* **WORK REQUEST**
Find the word "pudo" in the records below. List each line containing it.

Page-level text extractions:
※
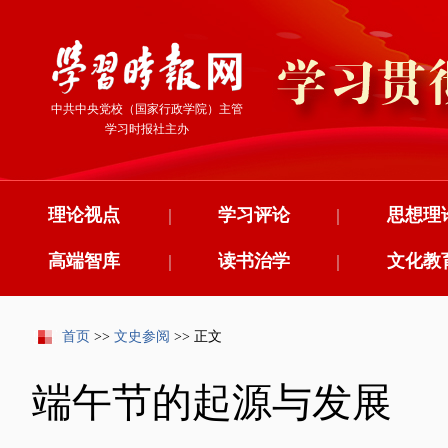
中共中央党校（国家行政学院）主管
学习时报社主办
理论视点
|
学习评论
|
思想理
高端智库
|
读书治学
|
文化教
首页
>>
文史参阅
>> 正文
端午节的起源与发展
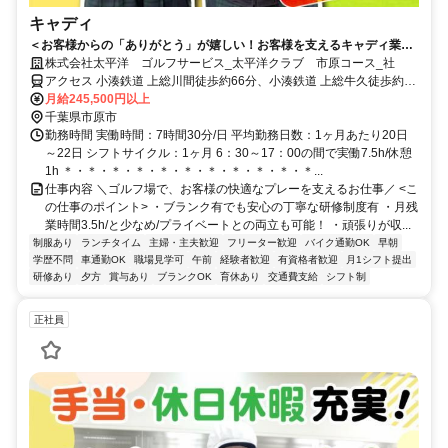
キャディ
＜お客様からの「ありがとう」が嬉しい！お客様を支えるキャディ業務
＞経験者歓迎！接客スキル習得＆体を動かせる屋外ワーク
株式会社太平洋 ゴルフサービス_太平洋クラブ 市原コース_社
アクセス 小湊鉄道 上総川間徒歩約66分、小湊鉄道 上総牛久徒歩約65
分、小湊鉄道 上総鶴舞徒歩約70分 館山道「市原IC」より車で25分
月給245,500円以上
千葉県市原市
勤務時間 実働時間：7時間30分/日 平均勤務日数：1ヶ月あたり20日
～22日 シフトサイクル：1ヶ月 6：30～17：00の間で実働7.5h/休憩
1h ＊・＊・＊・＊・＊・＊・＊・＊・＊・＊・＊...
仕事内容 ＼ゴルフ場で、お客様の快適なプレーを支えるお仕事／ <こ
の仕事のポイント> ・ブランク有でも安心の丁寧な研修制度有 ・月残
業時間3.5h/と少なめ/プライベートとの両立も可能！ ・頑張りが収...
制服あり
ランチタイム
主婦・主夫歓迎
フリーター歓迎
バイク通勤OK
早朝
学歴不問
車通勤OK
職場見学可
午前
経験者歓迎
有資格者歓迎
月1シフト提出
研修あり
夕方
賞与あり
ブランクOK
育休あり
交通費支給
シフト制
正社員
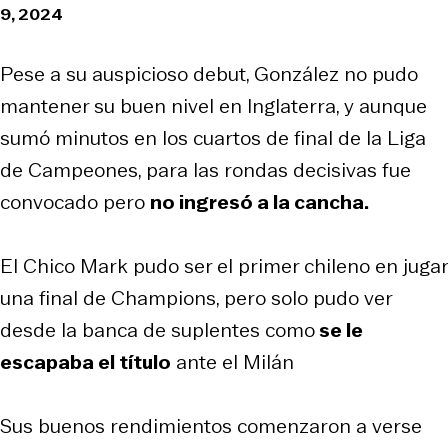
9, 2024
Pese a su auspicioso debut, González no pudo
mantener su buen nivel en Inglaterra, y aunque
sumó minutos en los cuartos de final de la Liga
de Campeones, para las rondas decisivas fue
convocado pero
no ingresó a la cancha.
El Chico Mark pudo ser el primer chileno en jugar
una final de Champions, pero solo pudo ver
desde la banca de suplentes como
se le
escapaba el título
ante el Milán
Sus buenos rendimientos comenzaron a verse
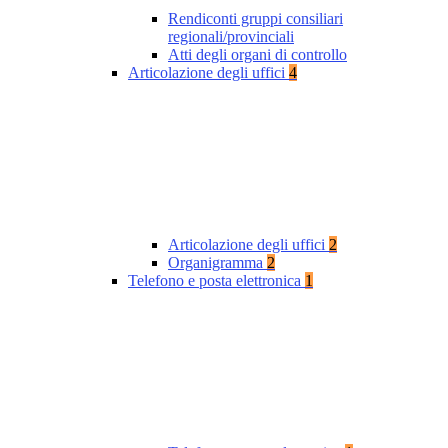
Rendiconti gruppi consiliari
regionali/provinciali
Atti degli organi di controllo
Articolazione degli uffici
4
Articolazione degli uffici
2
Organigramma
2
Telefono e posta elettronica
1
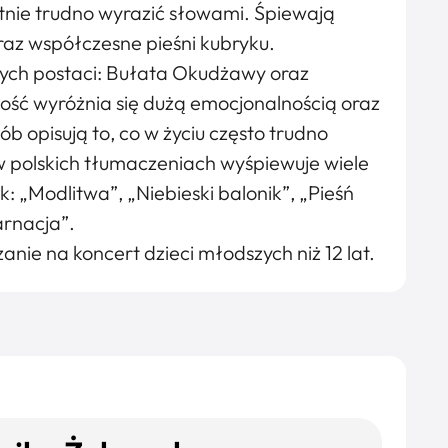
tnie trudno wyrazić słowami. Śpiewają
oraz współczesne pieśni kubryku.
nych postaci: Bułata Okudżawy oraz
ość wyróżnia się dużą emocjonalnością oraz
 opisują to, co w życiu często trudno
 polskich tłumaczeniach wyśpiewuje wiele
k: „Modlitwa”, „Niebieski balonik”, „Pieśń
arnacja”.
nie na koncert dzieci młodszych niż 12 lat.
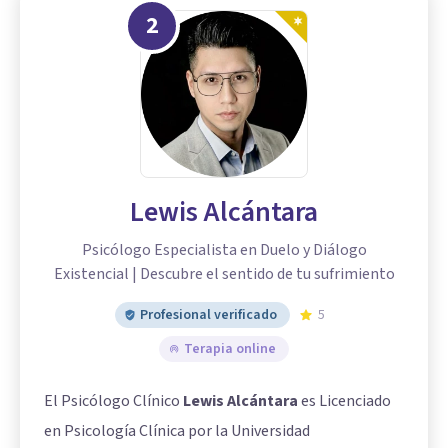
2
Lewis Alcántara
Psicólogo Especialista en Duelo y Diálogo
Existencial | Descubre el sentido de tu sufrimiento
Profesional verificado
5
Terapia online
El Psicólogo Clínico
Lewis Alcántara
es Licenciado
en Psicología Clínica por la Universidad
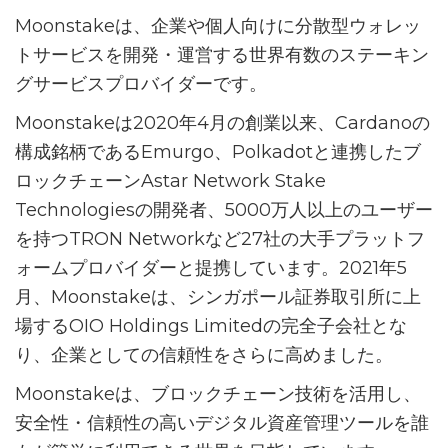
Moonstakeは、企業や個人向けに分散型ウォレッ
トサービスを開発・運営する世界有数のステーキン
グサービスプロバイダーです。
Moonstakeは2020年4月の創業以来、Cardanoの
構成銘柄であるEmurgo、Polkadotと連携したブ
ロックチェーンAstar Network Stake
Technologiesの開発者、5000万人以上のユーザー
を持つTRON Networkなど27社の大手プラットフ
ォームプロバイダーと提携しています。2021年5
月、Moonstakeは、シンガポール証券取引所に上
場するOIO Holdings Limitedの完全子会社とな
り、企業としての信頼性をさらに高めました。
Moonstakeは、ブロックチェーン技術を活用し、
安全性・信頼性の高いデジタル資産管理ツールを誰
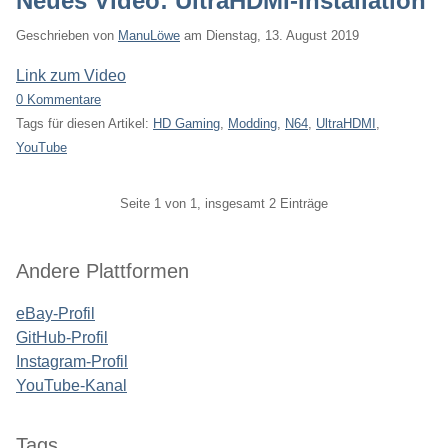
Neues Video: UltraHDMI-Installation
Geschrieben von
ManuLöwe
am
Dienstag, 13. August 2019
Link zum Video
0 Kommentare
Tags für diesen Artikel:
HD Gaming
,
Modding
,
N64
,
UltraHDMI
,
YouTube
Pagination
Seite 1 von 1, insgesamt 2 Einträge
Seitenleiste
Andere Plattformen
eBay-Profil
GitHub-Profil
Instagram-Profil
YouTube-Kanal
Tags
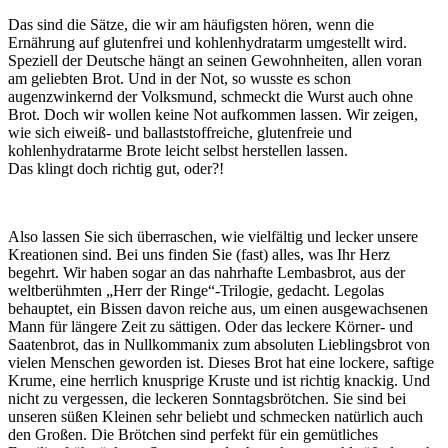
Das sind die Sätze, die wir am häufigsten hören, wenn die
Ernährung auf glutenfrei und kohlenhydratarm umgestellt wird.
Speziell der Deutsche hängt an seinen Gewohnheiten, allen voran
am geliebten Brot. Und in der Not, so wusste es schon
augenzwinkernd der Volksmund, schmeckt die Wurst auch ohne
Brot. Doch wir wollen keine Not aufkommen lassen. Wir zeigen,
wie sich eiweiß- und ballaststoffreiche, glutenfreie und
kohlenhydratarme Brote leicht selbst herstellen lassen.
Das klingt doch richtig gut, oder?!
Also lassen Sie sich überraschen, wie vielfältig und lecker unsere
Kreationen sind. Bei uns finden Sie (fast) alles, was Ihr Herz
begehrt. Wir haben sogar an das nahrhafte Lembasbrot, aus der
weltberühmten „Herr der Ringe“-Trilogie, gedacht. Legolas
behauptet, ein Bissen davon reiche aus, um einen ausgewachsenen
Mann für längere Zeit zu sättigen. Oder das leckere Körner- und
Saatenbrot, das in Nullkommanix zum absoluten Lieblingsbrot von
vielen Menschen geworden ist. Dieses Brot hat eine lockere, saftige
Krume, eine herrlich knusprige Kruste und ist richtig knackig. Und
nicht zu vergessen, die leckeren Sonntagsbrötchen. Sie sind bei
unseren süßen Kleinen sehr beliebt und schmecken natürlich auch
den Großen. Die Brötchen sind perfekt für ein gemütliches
※
* **SOLUTION TO THE PROBLEM**
Pese a su auspicioso debut, González no pudo
El Chico Mark pudo ser el primer chileno en jugar
una final de Champions, pero solo pudo ver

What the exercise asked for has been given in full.